EXERCISE GOAL: Reproduce exactly the lines below from the one containing "491,0 474,76 392,58" through the one containing "535,333 536,328 602,340", including both, and nothing else.

Saved data entries
==========
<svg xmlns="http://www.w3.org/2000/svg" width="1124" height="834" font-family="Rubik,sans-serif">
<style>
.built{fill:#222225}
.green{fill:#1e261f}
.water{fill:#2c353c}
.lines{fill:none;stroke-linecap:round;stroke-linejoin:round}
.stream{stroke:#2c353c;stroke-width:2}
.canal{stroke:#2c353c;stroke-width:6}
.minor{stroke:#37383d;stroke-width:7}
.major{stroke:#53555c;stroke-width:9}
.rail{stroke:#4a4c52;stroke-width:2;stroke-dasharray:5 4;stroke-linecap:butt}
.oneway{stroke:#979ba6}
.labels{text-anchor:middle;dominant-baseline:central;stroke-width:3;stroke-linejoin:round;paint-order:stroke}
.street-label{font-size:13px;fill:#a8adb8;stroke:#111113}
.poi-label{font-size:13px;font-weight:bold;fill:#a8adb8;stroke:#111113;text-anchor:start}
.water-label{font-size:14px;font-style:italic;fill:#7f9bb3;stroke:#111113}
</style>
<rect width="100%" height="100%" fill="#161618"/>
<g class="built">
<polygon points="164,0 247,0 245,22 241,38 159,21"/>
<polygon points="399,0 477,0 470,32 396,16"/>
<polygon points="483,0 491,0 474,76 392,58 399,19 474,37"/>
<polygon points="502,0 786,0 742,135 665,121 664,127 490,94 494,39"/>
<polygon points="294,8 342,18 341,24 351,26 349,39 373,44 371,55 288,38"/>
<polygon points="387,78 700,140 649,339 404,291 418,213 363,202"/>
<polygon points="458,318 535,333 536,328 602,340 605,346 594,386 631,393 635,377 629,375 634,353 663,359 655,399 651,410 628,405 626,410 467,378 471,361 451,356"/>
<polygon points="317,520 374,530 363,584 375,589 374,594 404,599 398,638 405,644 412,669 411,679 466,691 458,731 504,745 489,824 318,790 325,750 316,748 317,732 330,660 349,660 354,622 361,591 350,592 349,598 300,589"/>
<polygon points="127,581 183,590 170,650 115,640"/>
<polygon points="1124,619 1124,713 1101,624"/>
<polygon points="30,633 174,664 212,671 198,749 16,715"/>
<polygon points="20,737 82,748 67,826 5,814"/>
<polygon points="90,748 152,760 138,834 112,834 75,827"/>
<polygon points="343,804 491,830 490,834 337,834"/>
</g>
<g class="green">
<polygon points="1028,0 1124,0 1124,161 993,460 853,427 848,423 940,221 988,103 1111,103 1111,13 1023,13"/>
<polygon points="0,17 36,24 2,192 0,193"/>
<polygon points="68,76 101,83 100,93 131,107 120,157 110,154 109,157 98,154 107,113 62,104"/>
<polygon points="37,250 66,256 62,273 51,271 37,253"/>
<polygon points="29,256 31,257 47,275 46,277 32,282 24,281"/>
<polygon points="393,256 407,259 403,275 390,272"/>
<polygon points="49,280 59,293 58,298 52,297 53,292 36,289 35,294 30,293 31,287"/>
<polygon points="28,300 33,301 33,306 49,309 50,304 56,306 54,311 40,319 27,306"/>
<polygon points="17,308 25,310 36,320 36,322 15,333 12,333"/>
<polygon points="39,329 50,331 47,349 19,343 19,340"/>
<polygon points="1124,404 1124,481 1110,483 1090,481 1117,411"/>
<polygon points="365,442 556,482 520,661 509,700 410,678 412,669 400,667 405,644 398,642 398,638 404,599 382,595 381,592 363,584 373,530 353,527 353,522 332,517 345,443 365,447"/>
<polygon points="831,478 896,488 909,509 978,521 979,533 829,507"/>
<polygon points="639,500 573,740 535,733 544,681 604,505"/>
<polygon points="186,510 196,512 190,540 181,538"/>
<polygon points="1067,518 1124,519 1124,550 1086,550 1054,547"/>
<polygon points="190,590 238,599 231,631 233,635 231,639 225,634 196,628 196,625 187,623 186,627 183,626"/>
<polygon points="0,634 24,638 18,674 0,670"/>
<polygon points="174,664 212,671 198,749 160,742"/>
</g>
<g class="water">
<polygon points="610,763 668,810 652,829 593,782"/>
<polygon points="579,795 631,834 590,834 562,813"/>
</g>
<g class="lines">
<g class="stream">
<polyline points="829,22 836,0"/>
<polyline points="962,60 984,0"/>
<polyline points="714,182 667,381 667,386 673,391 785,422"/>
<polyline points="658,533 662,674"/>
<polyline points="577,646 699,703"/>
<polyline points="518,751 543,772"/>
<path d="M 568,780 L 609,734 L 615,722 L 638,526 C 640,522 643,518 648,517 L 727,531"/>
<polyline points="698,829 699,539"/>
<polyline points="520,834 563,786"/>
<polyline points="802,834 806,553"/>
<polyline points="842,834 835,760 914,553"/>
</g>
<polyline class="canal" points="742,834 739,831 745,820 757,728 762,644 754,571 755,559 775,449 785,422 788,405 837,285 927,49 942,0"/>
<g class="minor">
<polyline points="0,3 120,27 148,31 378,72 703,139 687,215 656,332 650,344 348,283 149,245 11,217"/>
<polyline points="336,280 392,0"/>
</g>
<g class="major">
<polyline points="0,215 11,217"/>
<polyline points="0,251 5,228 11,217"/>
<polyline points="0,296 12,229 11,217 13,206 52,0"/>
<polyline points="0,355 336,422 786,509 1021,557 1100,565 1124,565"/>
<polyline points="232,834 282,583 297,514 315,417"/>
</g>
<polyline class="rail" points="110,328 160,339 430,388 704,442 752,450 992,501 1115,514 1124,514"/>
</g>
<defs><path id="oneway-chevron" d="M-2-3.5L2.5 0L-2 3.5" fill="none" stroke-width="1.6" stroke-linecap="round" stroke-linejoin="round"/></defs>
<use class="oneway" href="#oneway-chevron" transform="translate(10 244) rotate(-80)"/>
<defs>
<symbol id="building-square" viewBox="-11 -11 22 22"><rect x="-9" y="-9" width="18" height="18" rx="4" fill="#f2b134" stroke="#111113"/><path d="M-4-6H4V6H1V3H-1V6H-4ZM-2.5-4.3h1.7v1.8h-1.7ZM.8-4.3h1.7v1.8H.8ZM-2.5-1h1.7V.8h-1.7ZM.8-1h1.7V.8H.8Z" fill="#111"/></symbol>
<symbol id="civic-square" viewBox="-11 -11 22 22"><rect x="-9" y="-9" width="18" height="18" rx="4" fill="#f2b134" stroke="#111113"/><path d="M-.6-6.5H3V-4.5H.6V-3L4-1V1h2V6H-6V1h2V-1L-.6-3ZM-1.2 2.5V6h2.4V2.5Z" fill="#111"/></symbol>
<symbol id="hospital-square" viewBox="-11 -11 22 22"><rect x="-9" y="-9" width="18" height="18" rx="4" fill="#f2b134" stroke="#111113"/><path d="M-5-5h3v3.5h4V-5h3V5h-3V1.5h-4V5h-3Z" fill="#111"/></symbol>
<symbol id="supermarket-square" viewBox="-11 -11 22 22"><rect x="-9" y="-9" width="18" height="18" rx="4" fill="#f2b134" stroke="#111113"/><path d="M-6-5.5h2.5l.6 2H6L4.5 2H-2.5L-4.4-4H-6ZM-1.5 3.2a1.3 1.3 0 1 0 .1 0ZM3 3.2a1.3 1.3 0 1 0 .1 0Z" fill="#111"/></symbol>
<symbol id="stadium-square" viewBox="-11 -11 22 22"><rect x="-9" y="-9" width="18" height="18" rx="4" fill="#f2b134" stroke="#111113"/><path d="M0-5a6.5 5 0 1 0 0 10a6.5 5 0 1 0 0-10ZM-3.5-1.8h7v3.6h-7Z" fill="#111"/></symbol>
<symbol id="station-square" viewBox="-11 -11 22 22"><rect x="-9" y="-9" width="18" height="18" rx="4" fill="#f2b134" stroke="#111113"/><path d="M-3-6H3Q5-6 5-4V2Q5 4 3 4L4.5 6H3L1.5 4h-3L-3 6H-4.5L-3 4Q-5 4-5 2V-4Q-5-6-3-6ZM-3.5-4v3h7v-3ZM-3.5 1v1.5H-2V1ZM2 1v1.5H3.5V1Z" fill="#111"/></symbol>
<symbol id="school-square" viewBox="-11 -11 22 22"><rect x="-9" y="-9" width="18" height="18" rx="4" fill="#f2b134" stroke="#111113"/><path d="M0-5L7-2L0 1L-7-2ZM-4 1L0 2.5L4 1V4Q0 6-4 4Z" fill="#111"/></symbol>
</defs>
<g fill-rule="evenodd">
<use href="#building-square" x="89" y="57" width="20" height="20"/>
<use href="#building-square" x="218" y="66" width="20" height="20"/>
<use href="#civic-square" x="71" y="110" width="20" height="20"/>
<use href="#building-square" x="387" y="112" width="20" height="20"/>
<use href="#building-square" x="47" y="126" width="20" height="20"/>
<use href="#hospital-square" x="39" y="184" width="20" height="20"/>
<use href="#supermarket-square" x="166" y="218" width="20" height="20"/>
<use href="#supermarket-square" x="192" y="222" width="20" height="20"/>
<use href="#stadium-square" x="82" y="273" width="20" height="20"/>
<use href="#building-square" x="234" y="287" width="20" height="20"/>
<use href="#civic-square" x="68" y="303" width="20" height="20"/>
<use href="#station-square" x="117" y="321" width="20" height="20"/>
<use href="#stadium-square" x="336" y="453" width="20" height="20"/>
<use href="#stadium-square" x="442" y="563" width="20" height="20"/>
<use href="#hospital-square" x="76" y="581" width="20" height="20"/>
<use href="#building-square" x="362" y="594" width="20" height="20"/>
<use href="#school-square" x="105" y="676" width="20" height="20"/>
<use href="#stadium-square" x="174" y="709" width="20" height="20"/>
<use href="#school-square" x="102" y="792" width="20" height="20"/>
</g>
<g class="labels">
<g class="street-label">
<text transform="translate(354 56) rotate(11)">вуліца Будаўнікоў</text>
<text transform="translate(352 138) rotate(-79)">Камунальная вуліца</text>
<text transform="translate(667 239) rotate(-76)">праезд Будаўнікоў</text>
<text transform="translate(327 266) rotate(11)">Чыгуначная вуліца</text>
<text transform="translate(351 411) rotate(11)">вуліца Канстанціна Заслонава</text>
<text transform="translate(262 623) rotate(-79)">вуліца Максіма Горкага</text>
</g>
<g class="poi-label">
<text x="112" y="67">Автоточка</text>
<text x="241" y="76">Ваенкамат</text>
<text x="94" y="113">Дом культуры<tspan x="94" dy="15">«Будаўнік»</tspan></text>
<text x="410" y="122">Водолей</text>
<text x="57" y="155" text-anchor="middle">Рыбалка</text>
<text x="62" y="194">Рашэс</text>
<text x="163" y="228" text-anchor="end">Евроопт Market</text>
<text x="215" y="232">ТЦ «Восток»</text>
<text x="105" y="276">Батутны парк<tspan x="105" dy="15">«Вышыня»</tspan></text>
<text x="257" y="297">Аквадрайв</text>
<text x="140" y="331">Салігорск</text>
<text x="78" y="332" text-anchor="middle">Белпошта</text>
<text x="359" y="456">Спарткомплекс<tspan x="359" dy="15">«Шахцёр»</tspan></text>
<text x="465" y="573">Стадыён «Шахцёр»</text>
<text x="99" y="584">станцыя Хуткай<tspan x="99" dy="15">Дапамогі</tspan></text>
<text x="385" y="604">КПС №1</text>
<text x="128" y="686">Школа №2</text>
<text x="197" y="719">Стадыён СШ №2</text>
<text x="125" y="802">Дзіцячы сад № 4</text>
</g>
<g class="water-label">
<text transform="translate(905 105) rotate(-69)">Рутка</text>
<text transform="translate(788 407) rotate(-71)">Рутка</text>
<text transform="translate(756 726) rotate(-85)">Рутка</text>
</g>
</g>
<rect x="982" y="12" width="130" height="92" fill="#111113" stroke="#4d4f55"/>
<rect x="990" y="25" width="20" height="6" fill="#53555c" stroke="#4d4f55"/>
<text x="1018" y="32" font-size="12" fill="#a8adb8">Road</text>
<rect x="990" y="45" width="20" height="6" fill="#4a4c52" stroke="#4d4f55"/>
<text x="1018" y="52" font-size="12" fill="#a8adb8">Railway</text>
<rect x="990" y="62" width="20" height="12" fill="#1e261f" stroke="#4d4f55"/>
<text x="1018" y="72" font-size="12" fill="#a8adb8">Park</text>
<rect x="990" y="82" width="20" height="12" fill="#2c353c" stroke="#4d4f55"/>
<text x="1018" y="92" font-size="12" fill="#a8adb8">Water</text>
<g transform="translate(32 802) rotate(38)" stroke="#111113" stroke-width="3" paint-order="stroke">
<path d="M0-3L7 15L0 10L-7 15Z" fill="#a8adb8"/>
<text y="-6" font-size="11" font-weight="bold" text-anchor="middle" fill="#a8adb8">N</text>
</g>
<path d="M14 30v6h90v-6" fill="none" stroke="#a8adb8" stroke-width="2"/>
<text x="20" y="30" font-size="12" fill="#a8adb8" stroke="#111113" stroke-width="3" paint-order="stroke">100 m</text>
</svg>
==========
RESPONSE AREA:
<polygon points="483,0 491,0 474,76 392,58 399,19 474,37"/>
<polygon points="502,0 786,0 742,135 665,121 664,127 490,94 494,39"/>
<polygon points="294,8 342,18 341,24 351,26 349,39 373,44 371,55 288,38"/>
<polygon points="387,78 700,140 649,339 404,291 418,213 363,202"/>
<polygon points="458,318 535,333 536,328 602,340 605,346 594,386 631,393 635,377 629,375 634,353 663,359 655,399 651,410 628,405 626,410 467,378 471,361 451,356"/>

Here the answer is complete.